TASK TO CARRY OUT | Report all lines below with the word "labels".

[Saved entries]
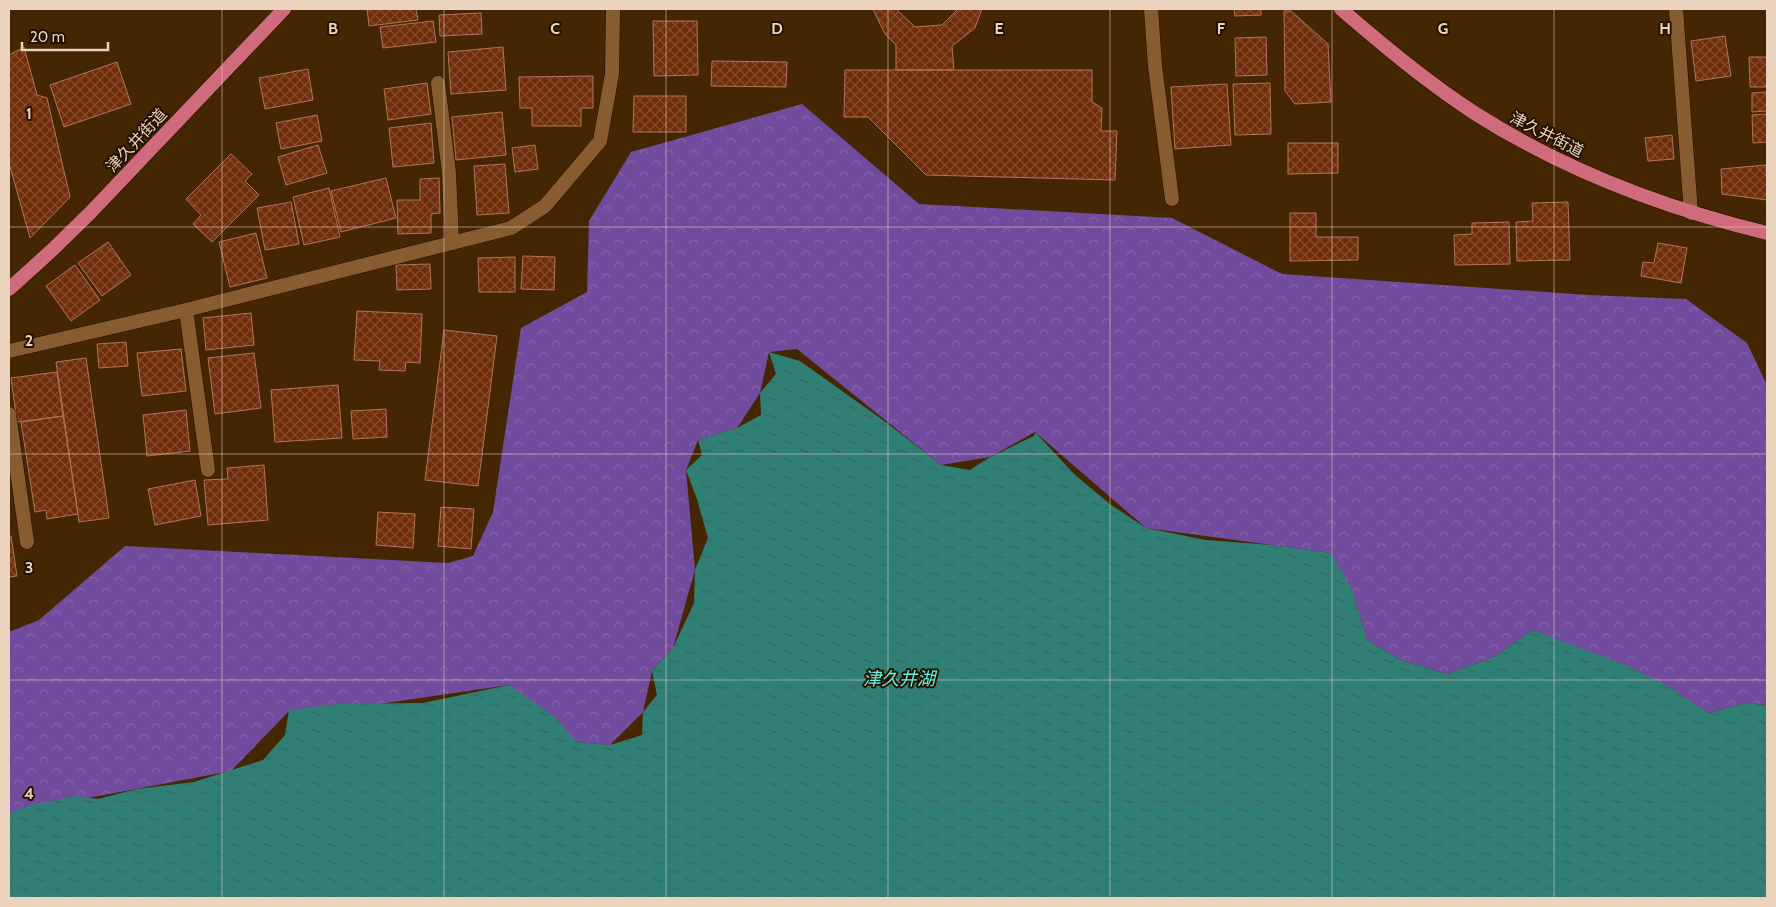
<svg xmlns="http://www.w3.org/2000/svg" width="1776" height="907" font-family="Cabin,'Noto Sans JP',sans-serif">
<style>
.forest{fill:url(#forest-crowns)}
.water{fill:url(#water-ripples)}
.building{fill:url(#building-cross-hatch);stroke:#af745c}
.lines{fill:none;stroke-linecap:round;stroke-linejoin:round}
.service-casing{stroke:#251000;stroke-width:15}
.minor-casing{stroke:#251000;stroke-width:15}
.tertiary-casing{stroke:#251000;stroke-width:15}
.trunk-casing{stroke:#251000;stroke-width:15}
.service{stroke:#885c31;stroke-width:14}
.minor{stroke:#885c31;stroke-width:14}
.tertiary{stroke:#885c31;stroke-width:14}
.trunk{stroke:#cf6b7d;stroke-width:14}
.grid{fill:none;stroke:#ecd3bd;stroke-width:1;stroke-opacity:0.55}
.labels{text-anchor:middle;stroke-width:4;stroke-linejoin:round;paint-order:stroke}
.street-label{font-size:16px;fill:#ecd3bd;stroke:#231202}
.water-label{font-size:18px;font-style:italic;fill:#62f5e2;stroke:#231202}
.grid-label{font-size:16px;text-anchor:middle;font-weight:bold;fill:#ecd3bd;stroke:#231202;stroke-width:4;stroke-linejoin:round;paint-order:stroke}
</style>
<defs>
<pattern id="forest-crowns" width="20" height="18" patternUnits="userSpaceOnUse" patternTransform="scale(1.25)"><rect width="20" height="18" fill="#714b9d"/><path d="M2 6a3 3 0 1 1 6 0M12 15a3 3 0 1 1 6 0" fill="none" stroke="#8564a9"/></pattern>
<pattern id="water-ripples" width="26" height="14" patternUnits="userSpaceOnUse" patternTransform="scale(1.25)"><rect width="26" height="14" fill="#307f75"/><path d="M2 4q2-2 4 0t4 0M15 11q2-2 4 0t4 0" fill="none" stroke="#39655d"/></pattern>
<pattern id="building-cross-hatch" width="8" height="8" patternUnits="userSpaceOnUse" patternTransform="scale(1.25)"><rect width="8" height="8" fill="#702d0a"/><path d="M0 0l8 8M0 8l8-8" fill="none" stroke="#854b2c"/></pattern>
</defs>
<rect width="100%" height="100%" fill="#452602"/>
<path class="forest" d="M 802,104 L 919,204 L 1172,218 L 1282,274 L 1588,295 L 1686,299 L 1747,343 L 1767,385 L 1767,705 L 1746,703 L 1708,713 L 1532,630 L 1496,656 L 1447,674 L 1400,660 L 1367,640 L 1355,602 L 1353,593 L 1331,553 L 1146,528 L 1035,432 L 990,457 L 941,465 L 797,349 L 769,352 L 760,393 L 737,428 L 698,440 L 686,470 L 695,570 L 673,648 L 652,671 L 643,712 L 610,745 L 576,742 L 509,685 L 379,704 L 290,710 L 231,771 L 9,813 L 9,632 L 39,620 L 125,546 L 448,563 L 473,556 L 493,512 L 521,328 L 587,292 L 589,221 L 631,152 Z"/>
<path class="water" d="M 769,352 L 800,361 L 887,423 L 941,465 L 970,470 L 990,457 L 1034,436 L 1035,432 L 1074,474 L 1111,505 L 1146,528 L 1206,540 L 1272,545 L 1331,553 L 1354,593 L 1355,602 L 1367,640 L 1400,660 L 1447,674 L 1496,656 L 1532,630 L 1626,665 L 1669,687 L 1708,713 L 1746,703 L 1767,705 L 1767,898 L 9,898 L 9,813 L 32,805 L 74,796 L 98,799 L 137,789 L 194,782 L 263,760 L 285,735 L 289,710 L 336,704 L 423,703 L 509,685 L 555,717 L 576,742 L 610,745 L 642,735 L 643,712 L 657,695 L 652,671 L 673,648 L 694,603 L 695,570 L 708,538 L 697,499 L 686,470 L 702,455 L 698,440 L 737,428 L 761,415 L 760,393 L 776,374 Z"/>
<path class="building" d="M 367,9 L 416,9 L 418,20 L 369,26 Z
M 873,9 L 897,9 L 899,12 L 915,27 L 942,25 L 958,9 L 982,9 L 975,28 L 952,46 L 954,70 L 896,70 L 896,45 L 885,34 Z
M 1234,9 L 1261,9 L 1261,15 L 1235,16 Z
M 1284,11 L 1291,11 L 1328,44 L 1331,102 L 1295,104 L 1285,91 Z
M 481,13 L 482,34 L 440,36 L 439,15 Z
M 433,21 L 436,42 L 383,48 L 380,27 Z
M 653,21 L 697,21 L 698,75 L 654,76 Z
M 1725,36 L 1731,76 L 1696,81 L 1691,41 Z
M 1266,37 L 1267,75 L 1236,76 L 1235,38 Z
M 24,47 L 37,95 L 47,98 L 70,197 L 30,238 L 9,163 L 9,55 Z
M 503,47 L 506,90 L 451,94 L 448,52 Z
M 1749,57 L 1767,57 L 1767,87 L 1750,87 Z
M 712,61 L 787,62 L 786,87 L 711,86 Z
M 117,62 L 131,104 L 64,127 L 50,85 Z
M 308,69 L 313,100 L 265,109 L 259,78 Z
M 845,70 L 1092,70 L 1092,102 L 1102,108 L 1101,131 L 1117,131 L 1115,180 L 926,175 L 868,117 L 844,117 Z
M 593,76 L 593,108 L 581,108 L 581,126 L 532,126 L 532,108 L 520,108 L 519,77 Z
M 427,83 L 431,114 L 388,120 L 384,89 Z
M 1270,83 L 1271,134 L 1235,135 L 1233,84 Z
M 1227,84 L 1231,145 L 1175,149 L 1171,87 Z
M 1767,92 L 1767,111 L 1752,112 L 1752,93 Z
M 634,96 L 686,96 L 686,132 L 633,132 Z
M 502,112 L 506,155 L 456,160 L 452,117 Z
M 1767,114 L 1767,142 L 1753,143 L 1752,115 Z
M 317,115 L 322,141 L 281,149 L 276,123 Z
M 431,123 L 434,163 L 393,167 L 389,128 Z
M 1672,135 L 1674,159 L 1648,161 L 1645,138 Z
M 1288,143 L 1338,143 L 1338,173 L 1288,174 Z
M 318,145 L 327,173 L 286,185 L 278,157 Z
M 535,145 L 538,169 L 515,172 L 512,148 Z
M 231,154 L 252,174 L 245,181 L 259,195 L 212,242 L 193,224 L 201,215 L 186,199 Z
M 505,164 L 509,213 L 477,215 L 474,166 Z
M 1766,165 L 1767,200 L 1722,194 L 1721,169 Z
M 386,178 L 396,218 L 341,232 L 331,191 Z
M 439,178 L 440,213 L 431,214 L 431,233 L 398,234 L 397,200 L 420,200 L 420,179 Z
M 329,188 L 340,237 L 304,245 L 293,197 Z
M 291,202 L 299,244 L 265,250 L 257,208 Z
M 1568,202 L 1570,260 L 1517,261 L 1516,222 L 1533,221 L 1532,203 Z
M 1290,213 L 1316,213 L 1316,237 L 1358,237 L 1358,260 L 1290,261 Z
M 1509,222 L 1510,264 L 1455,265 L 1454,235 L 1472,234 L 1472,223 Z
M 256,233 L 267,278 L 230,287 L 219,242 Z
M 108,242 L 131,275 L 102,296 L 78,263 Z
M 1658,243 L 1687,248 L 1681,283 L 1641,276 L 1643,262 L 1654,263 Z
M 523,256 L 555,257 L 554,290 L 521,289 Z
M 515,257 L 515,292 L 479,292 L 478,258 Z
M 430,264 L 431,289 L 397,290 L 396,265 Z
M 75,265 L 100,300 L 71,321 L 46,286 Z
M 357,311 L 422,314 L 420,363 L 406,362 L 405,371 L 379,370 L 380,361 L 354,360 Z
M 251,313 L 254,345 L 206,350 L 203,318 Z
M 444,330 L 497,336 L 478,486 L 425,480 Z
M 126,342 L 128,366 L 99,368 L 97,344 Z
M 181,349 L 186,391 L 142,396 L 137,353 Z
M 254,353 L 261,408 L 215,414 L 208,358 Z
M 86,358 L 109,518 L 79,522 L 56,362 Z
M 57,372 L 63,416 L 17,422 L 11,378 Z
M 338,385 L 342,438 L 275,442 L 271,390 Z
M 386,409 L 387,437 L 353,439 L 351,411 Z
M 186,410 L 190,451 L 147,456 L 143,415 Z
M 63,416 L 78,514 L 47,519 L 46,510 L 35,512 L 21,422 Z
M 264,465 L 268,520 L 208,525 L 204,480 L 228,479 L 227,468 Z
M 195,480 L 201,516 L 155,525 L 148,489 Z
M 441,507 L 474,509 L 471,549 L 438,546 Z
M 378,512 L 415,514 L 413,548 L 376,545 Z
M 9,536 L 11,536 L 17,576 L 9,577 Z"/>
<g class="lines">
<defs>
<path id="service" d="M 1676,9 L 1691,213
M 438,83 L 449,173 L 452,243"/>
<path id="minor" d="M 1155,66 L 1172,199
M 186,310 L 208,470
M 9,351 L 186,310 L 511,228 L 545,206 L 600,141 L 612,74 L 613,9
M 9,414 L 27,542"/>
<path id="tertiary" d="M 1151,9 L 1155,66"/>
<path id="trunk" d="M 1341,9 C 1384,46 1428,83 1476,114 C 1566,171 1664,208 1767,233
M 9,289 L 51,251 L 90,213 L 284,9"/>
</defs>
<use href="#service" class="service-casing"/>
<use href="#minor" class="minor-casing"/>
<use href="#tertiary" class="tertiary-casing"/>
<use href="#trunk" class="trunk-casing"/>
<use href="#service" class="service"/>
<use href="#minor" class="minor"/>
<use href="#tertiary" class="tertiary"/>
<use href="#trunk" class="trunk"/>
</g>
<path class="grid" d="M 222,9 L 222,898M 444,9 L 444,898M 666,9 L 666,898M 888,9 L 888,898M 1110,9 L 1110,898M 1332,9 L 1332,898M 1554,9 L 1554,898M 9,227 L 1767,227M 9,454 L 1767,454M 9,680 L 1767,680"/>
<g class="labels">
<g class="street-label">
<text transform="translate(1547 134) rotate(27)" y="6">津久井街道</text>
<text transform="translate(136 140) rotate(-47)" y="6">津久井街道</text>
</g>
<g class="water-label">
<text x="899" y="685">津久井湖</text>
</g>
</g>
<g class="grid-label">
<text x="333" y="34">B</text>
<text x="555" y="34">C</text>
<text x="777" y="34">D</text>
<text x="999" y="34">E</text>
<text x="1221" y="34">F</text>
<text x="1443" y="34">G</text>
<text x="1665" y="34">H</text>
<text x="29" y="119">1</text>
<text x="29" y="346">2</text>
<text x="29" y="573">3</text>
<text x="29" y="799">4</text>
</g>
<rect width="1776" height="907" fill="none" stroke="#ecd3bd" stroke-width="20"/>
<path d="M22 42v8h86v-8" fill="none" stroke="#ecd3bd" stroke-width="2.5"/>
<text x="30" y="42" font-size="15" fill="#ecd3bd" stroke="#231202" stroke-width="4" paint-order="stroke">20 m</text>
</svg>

RESULT |
.labels{text-anchor:middle;stroke-width:4;stroke-linejoin:round;paint-order:stroke}
<g class="labels">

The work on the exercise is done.